6.12.23

Dip Your Ears: No. 270 (Shadowy Cello Sonatas)



available at Amazon
C.Schumann, Mendelessohn Frère et Sœur, G.Jenner
Shadows
Lorenzo Meseguer (c), Mario Mora (pf)
(Eudora SACD 2204)

Clara, Fanny, and Gustav in the Shadows


“SHADOWS” is an album combining two single-movement works for cello and piano by Fanny Mendelssohn (Fantasia in G minor) and Clara Schumann (Three Romances op.22) with two cello sonatas, Felix Mendelssohn’s Second Sonata and that of the Brahmsian Gustav Jenner (also in D major). The title of the CD, goes the argument in the booklet, comes from the fact that each composer lived in the shadow of another. The gals in that of their brother and husband, respectively, and Jenner in that of Brahms, whose only student Jenner had been. Fair enough: While it might be argued that Clara Schumann was not much less – if at all – famous than her husband at the height of her concertizing career, at least as a composer she certainly wasn’t a known quantity. With Felix Mendelssohn, the claim is stretched too far. Only because he was “denigrated by some European musicologists in the early 20th century, in part because of his Jewish origins”, doesn’t mean that Mendelssohn, the man who invented classical music as we know it (from the conservatory system to the figure of the conductor to the idea of repertoire; salvaging Bach as a bonus) and who wrote a slew of masterpieces that were never not loved and acclaimed, has, for all the accusations of an excess of facileness or not pushing musical boundaries, ever been in anyone’s shadow.

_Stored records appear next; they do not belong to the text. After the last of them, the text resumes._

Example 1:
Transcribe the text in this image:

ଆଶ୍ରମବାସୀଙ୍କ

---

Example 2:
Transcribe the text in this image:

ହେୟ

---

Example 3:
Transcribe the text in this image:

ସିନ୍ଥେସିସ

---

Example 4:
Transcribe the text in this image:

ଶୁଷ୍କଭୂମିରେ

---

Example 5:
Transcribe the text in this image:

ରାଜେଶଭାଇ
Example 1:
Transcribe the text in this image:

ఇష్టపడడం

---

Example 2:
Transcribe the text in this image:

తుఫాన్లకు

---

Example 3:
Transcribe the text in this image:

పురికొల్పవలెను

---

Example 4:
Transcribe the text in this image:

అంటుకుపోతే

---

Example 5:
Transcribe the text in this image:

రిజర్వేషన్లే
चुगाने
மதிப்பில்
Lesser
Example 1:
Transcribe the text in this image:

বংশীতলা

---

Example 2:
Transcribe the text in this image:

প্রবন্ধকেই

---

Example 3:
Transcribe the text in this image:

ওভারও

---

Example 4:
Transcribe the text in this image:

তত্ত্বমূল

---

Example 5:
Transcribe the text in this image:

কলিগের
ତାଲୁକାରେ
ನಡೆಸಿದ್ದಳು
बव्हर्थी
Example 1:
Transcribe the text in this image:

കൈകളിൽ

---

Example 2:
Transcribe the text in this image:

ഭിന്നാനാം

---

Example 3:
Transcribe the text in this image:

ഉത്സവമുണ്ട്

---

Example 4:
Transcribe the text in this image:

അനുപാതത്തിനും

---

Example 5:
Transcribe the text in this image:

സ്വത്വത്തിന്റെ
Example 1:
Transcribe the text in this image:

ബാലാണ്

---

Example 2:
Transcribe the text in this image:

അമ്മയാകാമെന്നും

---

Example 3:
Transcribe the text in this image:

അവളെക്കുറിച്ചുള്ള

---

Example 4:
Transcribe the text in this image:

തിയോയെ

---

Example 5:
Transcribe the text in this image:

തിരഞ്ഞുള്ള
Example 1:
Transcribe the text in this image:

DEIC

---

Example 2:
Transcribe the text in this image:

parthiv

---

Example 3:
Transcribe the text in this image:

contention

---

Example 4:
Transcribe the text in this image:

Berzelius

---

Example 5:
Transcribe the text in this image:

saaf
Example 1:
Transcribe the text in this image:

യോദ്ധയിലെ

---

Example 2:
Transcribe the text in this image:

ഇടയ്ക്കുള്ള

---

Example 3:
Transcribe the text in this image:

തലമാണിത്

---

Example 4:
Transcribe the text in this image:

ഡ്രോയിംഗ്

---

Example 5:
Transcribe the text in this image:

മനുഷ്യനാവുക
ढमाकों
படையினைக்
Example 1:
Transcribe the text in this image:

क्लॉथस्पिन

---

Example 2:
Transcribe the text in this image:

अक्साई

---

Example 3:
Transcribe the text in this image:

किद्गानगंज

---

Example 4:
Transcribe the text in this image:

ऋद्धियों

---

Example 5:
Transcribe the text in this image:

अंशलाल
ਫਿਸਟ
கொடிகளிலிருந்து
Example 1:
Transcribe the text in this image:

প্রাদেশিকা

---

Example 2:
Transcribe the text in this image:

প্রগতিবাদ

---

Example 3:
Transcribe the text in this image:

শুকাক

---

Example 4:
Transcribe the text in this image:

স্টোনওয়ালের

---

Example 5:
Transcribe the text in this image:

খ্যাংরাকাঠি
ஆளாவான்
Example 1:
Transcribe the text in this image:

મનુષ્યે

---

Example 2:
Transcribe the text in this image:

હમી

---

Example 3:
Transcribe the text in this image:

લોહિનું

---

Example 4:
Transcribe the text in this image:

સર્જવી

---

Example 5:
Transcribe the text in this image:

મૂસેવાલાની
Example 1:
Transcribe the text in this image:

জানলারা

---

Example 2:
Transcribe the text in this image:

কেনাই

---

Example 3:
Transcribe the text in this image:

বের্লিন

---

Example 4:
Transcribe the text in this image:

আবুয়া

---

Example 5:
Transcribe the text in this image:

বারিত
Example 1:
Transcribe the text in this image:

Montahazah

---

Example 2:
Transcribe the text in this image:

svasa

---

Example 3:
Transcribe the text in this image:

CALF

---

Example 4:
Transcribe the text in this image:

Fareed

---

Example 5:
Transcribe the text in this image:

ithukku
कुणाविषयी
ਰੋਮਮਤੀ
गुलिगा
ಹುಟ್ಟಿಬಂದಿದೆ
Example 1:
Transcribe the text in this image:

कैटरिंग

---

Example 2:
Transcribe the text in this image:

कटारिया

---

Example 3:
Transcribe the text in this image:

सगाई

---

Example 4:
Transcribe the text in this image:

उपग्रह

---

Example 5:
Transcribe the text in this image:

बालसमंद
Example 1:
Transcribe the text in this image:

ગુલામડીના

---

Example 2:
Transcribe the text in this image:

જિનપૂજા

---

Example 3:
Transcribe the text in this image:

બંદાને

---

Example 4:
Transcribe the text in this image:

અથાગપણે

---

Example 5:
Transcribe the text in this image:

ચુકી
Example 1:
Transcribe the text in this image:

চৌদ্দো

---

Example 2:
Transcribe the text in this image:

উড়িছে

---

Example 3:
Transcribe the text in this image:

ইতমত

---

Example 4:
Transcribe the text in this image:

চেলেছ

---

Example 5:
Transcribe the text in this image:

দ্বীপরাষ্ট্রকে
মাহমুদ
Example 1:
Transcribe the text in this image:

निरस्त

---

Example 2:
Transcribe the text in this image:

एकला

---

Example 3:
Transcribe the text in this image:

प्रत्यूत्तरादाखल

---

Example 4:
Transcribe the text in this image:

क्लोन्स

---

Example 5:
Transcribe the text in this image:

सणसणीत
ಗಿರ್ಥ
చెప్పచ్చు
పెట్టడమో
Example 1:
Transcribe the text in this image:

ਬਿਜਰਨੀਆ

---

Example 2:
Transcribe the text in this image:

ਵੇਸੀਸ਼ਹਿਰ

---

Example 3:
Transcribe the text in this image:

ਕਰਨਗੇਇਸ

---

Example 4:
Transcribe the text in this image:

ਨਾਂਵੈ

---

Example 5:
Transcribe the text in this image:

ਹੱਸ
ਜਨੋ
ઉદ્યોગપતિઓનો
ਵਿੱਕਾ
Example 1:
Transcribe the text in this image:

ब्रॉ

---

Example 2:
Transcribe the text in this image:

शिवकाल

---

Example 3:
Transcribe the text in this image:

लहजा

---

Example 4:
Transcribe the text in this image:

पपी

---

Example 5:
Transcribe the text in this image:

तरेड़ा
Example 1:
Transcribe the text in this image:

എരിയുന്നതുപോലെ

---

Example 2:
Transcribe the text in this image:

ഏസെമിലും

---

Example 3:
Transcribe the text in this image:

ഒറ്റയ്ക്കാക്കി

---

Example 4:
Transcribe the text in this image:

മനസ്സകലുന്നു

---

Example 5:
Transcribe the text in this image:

But no matter, the music matters, not the title of the CD. And the performances are splendid, indeed. Cellist Lorenzo Meseguer has a surefooted, none-too-sweet tone and gorgeous round low notes that come out very nicely on the Eudora recording, which is proximate to the instruments (more so than, say, the fine Naxos recording with Maria Kliegel and Kristin Merscher) but leaves enough air. The second-movement pizzicatos are nearly as coy as those of Pieter Wispelwey’s (with Paolo Giacometti on Onyx) while Mario Mora’s piano part – naturally, given he is playing a modern Steinway – is more supple than Giacometti’s 1837 Érard. The tempi are not extreme in either direction, although the Adagio is certainly milked for its wistful beauty… if not as wickedly as Christophe Coin and Patrick do, who make it sound as though Tzimon Barto broke into a fortepiano shop. (In a good way, I suppose, although that’s bound to be rather subjective.) The finale is a nicely contrasting firecracker and the contrast. Comparison to a golden-oldie favorite of mine, János Starker and György Sebők on Mercury, make Meseguer’s cello appear comparatively prominent – perhaps more a question of engineering than playing.

The Mendelssohn may be the main ingredient of this CD, but the USP is probably the shadowy composers in front and after him, where there’s little competition. Only two other recordings exist of the fine Jenner sonata; only four of the beautiful Fanny Mendelssohn Fantasia which is here given all its considerable worth. Both, Jenner’s work, which is very obviously (but also very deftly) post-Brahmsian, and Fanny’s piece, are reasons to tune in. The key is not to be turned off by the Three Romances which, after a few minutes of vapid beauty, become so obviously trite that they’re hard to bear: ambling melodies in the cello connected by clichéd phrases and clumsy chords. Don’t say you haven’t been warned.